The Milk of Birds (Atheneum, 2013)

Amelia Bloomer List 2014, ALA, for books with significant feminist content

Notable Books for a Global Society 2014, IRA

Bank Street College Best Children’s Books of the Year, 2014

Finalist, Amelia Walden award for YA fiction, 2014, NCTE

Know that there are many words behind the few on this paper…

Fifteen-year-old Nawra lives in Darfur, Sudan, in a camp for refugees displaced by the Janjaweed’s trail of murder and destruction. Nawra cannot read or write, but when a nonprofit organization called Save the Girls pairs her with an American donor, Nawra dictates her thank-you letters. Putting her experiences into words begins to free her from her devastating past—and to brighten the path to her future.
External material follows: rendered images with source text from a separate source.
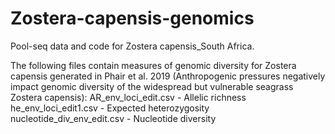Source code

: # Zostera-capensis-genomics
Pool-seq data and code for Zostera capensis_South Africa.

The following files contain measures of genomic diversity for Zostera capensis generated in 
Phair et al. 2019 (Anthropogenic pressures negatively impact genomic diversity of the widespread but vulnerable seagrass Zostera capensis):
AR_env_loci_edit.csv - Allelic richness
he_env_loci_edit1.csv - Expected heterozygosity
nucleotide_div_env_edit.csv - Nucleotide diversity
K.C. is an American teenager from Richmond, Virginia, who hates reading and writing—or anything that smacks of school. But as Nawra pours grief and joy into her letters, she inspires K.C. to see beyond her own struggles. And as K.C. opens her heart in her responses to Nawra, she becomes both a dedicated friend and a passionate activist for Darfur.

In this poetic tale of unlikely sisterhood, two girls teach each other compassion and share a remarkable bond that bridges two continents.

~from the Simon & Schuster page

Simon & Schuster Curriculum Guide

People have asked, What inspired you to write The Milk of Birds? During college, I took a year off and spent seven months traveling solo in India, Nepal, and China. That long-ago adventure changed my sense of citizenship; I felt I had a stake in the world as well as in the United States.